16 Haziran 2018

Yarışın Son Düzlüğüne Girildi

Beklenmedik bir dip dalga ile karşılaşılmadığı takdirde 24 Haziran’da HDP’nin baraj altında kalması durumunda şu anki iktidar Meclis’te çoğunluğu kazanacak. İster seçim barajı adaletsizliği deyin ister temsilde adaletsizlik, ittifak yasası gerçekten demokrasi adına bir utanç vesilesi oluyor.

Aslında 1 Kasım seçimlerinden bu yana eriyen iktidar bloğunun zayıfladığı görülüyor. Anketlerde MHP’nin yüzde 7 gibi bir oy alması beklense de bana bu oran biraz şişirilmiş gibi geliyor. Cumhurbaşkanı Erdoğan ise ilk defa “kapsayıcı” ve “lider” özelliklerini taşıyan bir adayla yarışıyor: Muharrem İnce. Öte yandan Erdoğan’ın AK Parti mahalle başkanları toplantısında, sosyal medyaya düşmeyeceği düşüncesiyle yaptığı -bizzat kendisinin de “dışarıda bunları konuşmam” diyerek altını çizdiği- sandıklarda hakimiyet kurulması ile ilgili ve HDP’nin baraj altı kalması gerektiği direktifi verdiği konuşması şaşırtıcı değil. Ne de olsa kayıtta görüldüğü gibi seçimin sonucunun bu hamlelere bağlanması “işlerin başlamadan biteceğini” ve “çantada keklik olmadığını” belirtmesi açısından önemli.
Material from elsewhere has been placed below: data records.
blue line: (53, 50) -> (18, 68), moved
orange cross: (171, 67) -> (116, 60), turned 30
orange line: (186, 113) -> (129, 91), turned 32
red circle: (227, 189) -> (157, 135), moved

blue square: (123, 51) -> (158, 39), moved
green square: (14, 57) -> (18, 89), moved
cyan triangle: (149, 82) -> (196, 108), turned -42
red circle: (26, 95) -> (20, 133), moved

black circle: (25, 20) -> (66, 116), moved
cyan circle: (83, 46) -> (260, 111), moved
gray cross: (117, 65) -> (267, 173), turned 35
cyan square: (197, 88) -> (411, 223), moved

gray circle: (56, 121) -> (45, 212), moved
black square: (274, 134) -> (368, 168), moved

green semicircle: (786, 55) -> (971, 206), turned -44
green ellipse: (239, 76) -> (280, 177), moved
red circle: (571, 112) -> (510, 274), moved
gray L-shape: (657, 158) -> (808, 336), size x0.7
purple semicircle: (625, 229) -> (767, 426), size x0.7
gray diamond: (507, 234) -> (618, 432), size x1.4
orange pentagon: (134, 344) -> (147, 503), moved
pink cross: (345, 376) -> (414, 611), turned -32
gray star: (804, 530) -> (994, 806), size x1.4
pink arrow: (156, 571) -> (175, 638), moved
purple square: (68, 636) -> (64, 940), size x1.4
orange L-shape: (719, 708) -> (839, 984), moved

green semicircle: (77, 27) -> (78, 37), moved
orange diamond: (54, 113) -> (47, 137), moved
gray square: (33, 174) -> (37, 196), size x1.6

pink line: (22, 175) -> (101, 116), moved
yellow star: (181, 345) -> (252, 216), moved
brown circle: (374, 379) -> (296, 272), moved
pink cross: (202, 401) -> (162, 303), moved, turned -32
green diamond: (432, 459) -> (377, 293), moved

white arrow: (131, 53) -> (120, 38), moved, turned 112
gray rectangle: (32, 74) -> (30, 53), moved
Devlet Bahçeli’nin çağrısıyla Cumhurbaşkanı Erdoğan’ın erken seçim kararı aldığındaki manzara ile 40 gün içerisinde hava çok değişti:

  1. İyi Parti’nin seçime girme yeterliliği kazanması ile DYP, ANAP gibi Ak Parti’nin sindirdiği merkez sağdaki partilerden sonra ilk alternatif olması.
  2. Beklenmeyen CHP, İyi Parti ve Saadet Partisi’nden oluşan Millet ittifakının kurulması ile Saadet Partisi mecliste temsil edilmesi garanti altına alınarak muhafazakarlara alternatif olması.
  3. CHP’nin Cumhurbaşkanı adayı olarak Muharrem İnce’yi çıkarması ve çıkardıktan sonra partiler üstü tüm ülkeyi kapsayan bir seçim çalışması sürdürmesi.
  4. Ekonominin beklenenden daha hızlı bir biçimde kötüleşmesi ve halka geçişkenliğinin erken olması.
  5. İktidarın yaptıklarının yapabileceklerinin yanında bir hiç oluşunun her kesimden seçmene anlatabilen, sesinin duyurabilen ve en önemlisi kendisini dinletebilen bir söylemin yaratılması.

İktidar bloğunun seçimlere bir hafta kala TBMM çoğunluğunu kazanıp kaybetmesi HDP’nin barajı geçip geçmemesine bağlı gözüküyor ve yüksek ihtimal olarak değerlendirildiğini de söyleyebiliriz.

**

Yeni Anayasa’ya göre Cumhurbaşkanı iki dönemden fazla üst üste Cumhurbaşkanı olamayacağı yazdığı için eğer Recep Tayyip Erdoğan 24 Haziran’da veya 8 Temmuz’da Cumhurbaşkanı seçilip TBMM çoğunluğunu yitirirse, o zaman Meclis’i feshedip seçim kararı alması demek anayasa gereği bir daha aday olamayacak anlamına gelecektir. 

Elbette, anayasanın açık hükmüne rağmen yeniden aday olması mümkün, şu an üniversite diploması şartı olmasına rağmen diplomaya dair şüpheler açıkça giderilemediği halde aday olabilmesi gibi. Yine de kolay alınabilecek bir risk değil.

**


Seçime bir hafta kala bu kritik dengede ilerliyoruz. Markaj, kıraathane, bahçe, yuvarlanma, kek, vs. derken heyecan artmaya devam ediyor. Seçim sonrası görüşürüz.